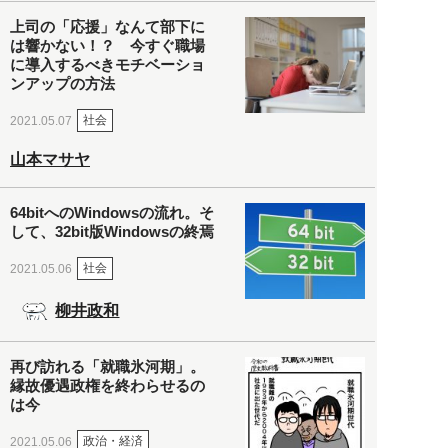
上司の「応援」なんて部下に
は響かない！？ 今すぐ職場
に導入するべきモチベーショ
ンアップの方法
社会
2021.05.07
山本マサヤ
64bitへのWindowsの流れ。そ
して、32bit版Windowsの終焉
社会
2021.05.06
柳井政和
再び訪れる「就職氷河期」。
縁故優遇政権を終わらせるの
は今
政治・経済
2021.05.06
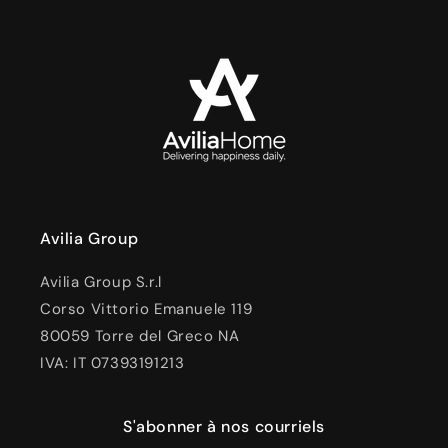
Avilia Group
Avilia Group S.r.l
Corso Vittorio Emanuele 119
80059 Torre del Greco NA
IVA: IT 07393191213
S'abonner à nos courriels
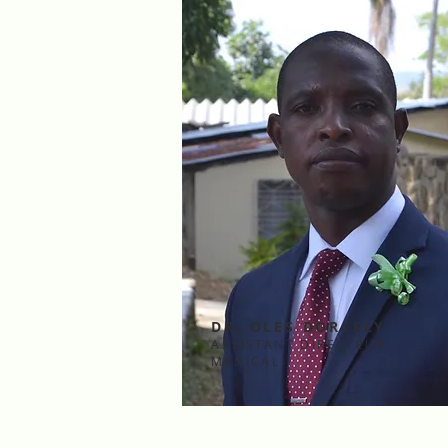
DR. OLES DORCELY
ASSISTANT DIRECTEUR
MEDICAL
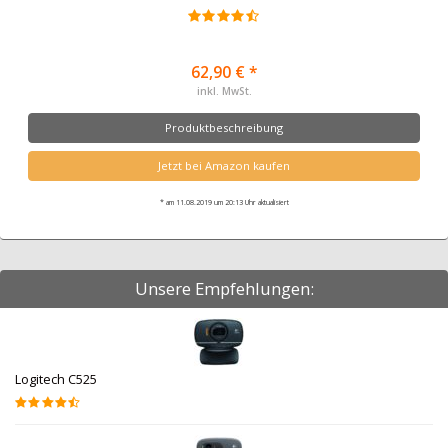
62,90 € *
inkl. MwSt.
Produktbeschreibung
Jetzt bei Amazon kaufen
* am 11.08.2019 um 20:13 Uhr aktualisiert
Unsere Empfehlungen:
Logitech C525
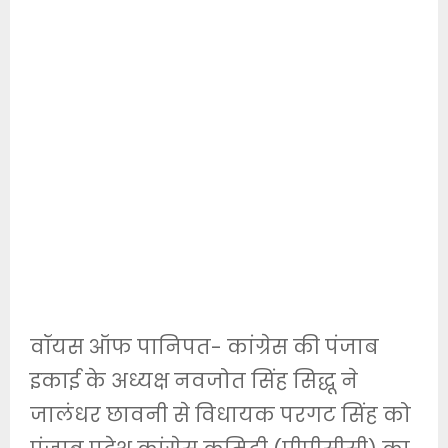
वॉयस ऑफ पानिपत- कांग्रेस की पंजाब
इकाई के अध्यक्ष नवजोत सिंह सिद्धू ने
जालंधर छावनी से विधायक परगट सिंह को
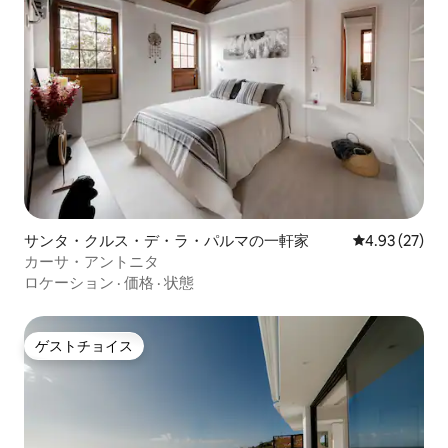
サンタ・クルス・デ・ラ・パルマの一軒家
レビュー27件
4.93 (27)
カーサ・アントニタ
ロケーション
·
価格
·
状態
ゲストチョイス
ゲストチョイス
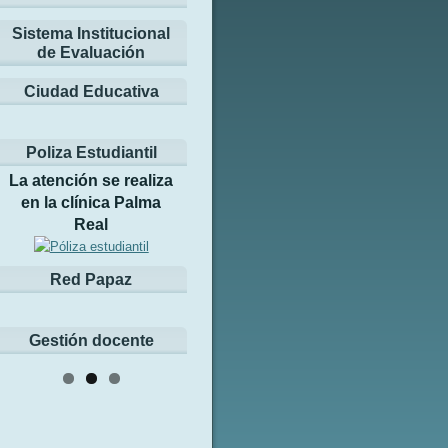
Sistema Institucional
de Evaluación
Ciudad Educativa
Poliza Estudiantil
La atención se realiza
en la clínica Palma
Real
Red Papaz
Gestión docente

* What is required
Copy out the text of all seven records above line for line, leaving the pictures out of your answer.

* Written reply
上司の「応援」なんて部下に
は響かない！？ 今すぐ職場
に導入するべきモチベーショ
ンアップの方法
社会
2021.05.07
山本マサヤ
64bitへのWindowsの流れ。そ
して、32bit版Windowsの終焉
社会
2021.05.06
柳井政和
再び訪れる「就職氷河期」。
縁故優遇政権を終わらせるの
は今
政治・経済
2021.05.06
Avilia Group
Avilia Group S.r.l
Corso Vittorio Emanuele 119
80059 Torre del Greco NA
IVA: IT 07393191213
S'abonner à nos courriels
DR. OLES DORCELY
ASSISTANT DIRECTEUR
MEDICAL
62,90 € *
inkl. MwSt.
Produktbeschreibung
Jetzt bei Amazon kaufen
* am 11.08.2019 um 20:13 Uhr aktualisiert
Unsere Empfehlungen:
Logitech C525
वॉयस ऑफ पानिपत- कांग्रेस की पंजाब
इकाई के अध्यक्ष नवजोत सिंह सिद्धू ने
जालंधर छावनी से विधायक परगट सिंह को
サンタ・クルス・デ・ラ・パルマの一軒家
レビュー27件
4.93 (27)
カーサ・アントニタ
ロケーション
·
価格
·
状態
ゲストチョイス
ゲストチョイス
Sistema Institucional
de Evaluación
Ciudad Educativa
Poliza Estudiantil
La atención se realiza
en la clínica Palma
Real
Red Papaz
Gestión docente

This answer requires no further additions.